Sunday Times (Johannesburg) - September 7, 2003
The New York Times reported this week that some doctors, politicians and pharmaceutical executives have argued that it was unsafe to send millions of doses of antiretroviral drugs to Africa - because incomplete pill-taking would speed up the mutation of drug-resistant strains that could spread around the world.
Such a danger exists: almost 10% of all new HIV infections in Europe were resistant to at least one drug or another.
But, the newspaper noted, the issue was particularly touchy in Africa - because it was tinged with racism.
The Times noted as an example, the outcry sparked when a US Agency for International Development director remarked in 2001 that Aids drugs "wouldn't work" because many Africans don't use clocks and "don't know what Western time is".
But surveys in Botswana, Uganda, Senegal and South Africa have found that, on average, patients took about 90% of their medicine.
The US average was 70% - and the figure was worse among the homeless and drug abusers.
The newspaper also said that complying with required dosage was getting easier.
Indian and other drug-makers, for example, were now making triple-therapy cocktails which came in as few as two pills a day - a more convenient treatment which was not yet available in the US because of patent regulations.
Doctors have claimed that most African patients were zealous about their regimens - and were more truthful when estimating their adherence.
Dr David Bangsberg, a professor of medicine at the University of California in San Francisco, told the Times that, on average, patients in the US told their doctors they were doing 20% better than they really were.
But a study of 29 Ugandan patients found that, on average, they estimated that they were taking 93% of pills - and were found to be taking 91%.
Although poor, with most of their countrymen earning less than $50 a month, Ugandans would rigorously adhere to taking their $27-a-month, Indian-manufactured twice-a-day, three-drugs-in-one pill.

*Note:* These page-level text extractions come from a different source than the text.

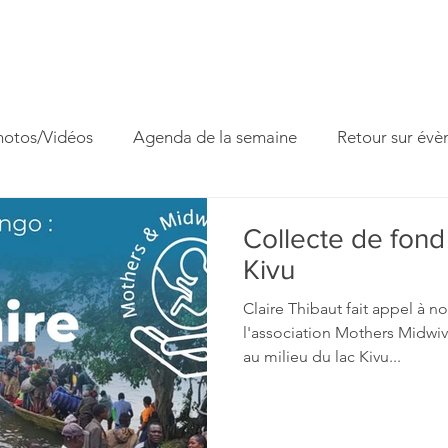
ccueil
Horaires
Equipe
Missions
Homélies
Act
hotos/Vidéos
Agenda de la semaine
Retour sur év
 famille
Fête paroissiale
Venite Adoremus
Collecte de fond
Kivu
Claire Thibaut fait appel à n
l'association Mothers Midwives située dans l'ile d'I
au milieu du lac Kivu...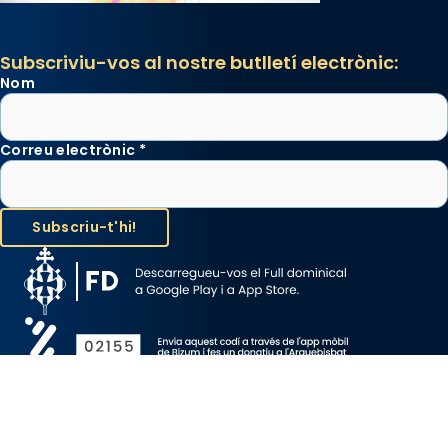
Subscriviu-vos al nostre butlletí electrònic:
Nom
Correu electrònic
*
Avís Legal
Protecció de Dades
Política de Cookies
Canal de denúncia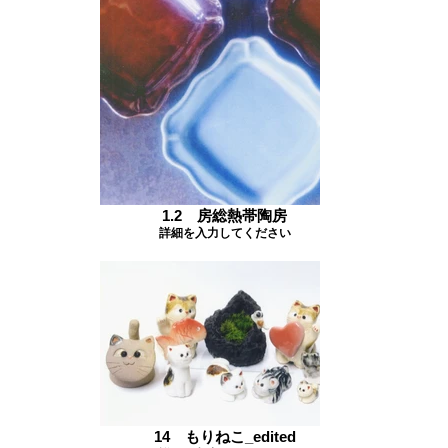
1.2 房総熱帯陶房
詳細を入力してください
14 もりねこ_edited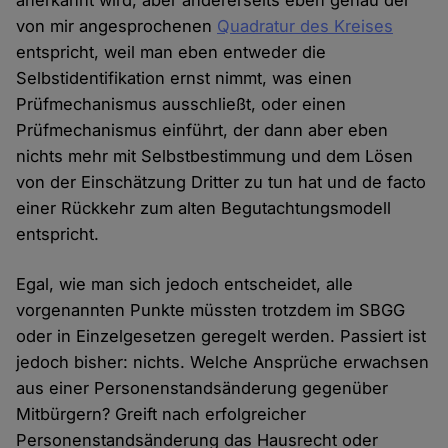
von mir angesprochenen
Quadratur des Kreises
entspricht, weil man eben entweder die
Selbstidentifikation ernst nimmt, was einen
Prüfmechanismus ausschließt, oder einen
Prüfmechanismus einführt, der dann aber eben
nichts mehr mit Selbstbestimmung und dem Lösen
von der Einschätzung Dritter zu tun hat und de facto
einer Rückkehr zum alten Begutachtungsmodell
entspricht.
Egal, wie man sich jedoch entscheidet, alle
vorgenannten Punkte müssten trotzdem im SBGG
oder in Einzelgesetzen geregelt werden. Passiert ist
jedoch bisher: nichts. Welche Ansprüche erwachsen
aus einer Personenstandsänderung gegenüber
Mitbürgern? Greift nach erfolgreicher
Personenstandsänderung das Hausrecht oder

In many such cases, one US doctor who has worked in Uganda told the Times the whole extended family, possibly with several infected members, would chip in so that one member would be saved to care for the children.
The doctor said: "If the whole family is pooling its resources to pay for you, you damn well better take your drugs. That's a whole different scenario from the US, where patients get free medicine and, if they change therapy, will let a month's worth go to waste."
Several doctors in Africa said their patients were highly motivated because they had seen friends or family die.
Most come in only when deathly ill, so the drugs seem to perform a miracle, making them well enough to go back to work. And even $1 a day is a lot, so they treat it as "an investment", said Dr Elly Katabira of Makerere University Medical School in Uganda.
In Botswana, with the world's highest infection rate, pill counts on 400 of the 10 000 patients on therapy showed that 85% were taking their pills flawlessly.
There were, however, problems with some African programmes.
The Times said that in Nigeria, Africa's most populous country, an ambitious, widely praised plan to get generic drugs to 15 000 citizens has been hampered by red tape, corruption and a scarcity of laboratories.
The newspaper also quoted a recent Cape Town study, at a Doctors Without Borders project in Khayelitsha, that found that older patients, patients who took pills twice a day instead of three times, and patients who spoke the same language as clinic staff tended to do best.
Because the drugs were scarce, the charity set high hurdles for patients, so high that only 550 of the clinic's 5 000 visitors were now taking medication. It reported extraordinarily high levels of compliance. Pill counts showed that, after six months on treatment, 96% of the patients were still taking 95% of their pills.